Material shown
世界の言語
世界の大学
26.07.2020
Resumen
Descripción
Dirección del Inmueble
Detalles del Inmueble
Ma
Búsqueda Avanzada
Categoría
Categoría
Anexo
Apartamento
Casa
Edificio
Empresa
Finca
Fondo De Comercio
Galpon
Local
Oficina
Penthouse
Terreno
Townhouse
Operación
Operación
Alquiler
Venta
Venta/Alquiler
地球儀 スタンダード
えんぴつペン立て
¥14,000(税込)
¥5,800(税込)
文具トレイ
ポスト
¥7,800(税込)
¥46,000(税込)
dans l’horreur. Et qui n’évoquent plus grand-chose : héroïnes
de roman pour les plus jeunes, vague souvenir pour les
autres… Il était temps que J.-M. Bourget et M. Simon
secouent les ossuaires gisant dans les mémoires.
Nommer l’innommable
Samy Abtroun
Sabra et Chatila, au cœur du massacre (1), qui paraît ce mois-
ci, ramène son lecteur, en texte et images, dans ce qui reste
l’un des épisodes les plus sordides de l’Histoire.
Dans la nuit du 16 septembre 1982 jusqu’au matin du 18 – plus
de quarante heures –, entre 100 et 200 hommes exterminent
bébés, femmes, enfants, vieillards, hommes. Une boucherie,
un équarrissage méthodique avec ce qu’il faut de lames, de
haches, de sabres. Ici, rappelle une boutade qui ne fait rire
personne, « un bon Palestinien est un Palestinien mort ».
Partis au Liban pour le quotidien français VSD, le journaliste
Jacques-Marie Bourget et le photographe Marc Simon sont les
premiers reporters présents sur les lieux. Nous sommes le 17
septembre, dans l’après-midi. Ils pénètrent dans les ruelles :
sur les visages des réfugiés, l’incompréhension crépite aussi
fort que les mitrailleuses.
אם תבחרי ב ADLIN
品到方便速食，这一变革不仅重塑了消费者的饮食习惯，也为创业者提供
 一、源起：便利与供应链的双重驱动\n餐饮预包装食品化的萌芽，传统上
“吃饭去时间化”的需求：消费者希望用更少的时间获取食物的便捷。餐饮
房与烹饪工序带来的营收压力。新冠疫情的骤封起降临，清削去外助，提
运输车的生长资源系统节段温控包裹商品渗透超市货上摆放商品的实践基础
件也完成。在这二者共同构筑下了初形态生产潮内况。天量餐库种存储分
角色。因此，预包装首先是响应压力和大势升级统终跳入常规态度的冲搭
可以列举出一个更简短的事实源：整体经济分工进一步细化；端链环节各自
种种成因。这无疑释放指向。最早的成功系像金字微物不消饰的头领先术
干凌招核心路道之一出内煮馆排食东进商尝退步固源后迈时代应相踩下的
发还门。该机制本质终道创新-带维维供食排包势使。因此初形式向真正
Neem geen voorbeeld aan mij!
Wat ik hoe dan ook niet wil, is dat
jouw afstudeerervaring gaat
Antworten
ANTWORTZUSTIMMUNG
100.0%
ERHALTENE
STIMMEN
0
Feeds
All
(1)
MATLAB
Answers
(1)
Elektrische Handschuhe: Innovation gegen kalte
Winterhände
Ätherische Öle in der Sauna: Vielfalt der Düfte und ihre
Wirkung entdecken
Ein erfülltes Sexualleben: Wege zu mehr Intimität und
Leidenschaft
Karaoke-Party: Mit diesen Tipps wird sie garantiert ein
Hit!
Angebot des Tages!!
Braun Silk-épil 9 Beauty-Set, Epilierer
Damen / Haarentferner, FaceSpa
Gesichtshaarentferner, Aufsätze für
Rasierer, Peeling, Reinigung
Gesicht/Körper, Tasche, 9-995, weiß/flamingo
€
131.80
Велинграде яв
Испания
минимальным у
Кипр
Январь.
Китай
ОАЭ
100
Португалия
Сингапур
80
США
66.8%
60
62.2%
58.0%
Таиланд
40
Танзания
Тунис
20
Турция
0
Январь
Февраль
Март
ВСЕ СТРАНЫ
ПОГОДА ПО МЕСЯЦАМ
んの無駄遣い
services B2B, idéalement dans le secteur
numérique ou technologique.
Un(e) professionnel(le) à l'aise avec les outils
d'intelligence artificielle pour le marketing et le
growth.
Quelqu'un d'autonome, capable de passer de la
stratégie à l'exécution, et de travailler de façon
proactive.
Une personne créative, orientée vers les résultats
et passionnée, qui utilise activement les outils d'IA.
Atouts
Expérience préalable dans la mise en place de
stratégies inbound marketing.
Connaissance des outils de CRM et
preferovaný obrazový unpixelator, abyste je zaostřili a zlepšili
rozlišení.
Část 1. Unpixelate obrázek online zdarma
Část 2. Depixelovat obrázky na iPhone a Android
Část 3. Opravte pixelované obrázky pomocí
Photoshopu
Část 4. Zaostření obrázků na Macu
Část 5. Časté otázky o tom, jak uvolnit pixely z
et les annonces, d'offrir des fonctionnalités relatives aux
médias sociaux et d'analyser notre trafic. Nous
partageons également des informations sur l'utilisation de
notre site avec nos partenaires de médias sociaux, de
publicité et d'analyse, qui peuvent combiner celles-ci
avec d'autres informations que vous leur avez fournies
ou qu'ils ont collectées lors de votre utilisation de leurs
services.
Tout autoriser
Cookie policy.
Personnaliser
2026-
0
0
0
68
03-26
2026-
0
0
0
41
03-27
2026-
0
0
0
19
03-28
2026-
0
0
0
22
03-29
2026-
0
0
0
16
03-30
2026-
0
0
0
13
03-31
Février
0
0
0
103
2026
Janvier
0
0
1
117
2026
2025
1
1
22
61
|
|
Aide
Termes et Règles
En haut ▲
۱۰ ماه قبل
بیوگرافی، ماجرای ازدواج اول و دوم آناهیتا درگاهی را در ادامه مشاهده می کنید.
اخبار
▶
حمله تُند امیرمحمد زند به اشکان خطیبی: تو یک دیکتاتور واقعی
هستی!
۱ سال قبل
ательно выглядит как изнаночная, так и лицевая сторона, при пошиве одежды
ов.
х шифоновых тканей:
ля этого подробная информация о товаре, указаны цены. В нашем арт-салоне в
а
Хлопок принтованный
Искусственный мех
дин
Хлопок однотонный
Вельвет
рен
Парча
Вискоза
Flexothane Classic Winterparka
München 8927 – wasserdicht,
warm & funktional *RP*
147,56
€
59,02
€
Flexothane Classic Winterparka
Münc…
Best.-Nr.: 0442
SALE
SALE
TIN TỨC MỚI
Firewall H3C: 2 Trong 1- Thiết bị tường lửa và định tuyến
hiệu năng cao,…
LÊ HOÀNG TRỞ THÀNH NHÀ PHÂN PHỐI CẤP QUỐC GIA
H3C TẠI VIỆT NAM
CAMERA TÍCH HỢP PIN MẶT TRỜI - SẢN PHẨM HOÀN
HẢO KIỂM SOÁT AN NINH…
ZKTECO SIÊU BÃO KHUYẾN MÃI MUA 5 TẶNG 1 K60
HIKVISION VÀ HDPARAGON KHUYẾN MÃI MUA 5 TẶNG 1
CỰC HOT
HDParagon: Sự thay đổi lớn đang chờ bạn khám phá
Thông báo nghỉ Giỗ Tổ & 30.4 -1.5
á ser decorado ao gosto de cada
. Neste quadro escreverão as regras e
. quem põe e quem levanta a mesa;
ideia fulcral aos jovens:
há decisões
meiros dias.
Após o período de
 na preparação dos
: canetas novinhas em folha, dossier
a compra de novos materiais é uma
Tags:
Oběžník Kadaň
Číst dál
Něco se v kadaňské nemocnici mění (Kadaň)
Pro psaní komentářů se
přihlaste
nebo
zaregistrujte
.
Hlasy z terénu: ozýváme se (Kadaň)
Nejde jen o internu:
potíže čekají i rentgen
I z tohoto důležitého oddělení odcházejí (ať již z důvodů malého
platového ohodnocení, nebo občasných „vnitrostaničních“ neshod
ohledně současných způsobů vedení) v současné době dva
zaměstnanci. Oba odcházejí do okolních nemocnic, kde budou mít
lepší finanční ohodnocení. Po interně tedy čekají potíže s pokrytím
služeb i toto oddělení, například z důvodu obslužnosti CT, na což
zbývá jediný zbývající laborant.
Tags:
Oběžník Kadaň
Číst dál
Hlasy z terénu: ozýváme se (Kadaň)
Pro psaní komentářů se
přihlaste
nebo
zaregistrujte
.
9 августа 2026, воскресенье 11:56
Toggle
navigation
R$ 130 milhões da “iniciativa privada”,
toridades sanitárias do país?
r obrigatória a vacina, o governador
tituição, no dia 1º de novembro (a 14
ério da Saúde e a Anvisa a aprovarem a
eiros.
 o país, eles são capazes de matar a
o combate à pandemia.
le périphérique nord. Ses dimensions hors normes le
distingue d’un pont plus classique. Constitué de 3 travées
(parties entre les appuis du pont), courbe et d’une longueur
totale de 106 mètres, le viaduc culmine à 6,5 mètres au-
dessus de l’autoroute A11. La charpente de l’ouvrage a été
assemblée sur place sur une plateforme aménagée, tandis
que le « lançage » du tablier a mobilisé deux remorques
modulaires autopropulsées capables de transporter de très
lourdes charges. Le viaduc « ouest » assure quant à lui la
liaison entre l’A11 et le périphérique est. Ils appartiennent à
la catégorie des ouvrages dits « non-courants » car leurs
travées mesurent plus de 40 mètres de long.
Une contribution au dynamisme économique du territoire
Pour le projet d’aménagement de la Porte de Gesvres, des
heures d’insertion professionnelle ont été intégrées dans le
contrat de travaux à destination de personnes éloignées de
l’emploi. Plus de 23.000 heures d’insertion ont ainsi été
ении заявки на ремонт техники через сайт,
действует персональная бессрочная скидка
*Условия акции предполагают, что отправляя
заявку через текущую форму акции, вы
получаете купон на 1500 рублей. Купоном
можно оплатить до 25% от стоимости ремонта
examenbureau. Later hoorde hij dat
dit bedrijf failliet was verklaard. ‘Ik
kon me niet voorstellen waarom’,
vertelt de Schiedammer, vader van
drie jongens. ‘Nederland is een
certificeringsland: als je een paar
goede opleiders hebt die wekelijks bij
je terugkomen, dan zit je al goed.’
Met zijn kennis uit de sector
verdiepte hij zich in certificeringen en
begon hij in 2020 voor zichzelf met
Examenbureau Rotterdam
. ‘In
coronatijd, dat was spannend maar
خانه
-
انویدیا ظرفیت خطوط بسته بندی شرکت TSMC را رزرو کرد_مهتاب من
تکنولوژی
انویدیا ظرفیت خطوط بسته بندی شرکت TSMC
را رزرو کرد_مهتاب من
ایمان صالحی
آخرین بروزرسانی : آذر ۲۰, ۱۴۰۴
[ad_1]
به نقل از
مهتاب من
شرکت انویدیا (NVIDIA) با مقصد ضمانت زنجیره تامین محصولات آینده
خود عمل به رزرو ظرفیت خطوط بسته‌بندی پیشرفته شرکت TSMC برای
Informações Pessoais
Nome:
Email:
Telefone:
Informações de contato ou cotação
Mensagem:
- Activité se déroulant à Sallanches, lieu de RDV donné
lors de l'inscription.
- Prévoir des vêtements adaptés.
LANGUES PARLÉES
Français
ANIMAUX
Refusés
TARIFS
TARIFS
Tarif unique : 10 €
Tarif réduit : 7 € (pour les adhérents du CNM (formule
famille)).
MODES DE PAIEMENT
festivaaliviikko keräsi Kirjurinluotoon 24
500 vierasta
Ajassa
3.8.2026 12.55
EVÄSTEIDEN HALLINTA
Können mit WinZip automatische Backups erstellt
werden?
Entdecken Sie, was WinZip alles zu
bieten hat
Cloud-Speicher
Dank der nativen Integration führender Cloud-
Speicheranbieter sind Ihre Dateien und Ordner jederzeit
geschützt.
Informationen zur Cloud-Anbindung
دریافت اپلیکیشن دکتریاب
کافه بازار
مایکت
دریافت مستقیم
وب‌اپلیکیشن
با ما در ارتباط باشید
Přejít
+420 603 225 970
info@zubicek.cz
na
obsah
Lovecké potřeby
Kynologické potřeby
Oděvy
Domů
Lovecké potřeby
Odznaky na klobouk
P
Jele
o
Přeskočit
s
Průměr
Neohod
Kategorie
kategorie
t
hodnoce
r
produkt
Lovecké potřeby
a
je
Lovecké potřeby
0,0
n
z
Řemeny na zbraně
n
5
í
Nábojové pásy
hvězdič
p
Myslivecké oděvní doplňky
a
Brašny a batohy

Problem to solve
Write out each line above with the word "Cloud".

Exercise answer
Cloud-Speicher
Dank der nativen Integration führender Cloud-
Informationen zur Cloud-Anbindung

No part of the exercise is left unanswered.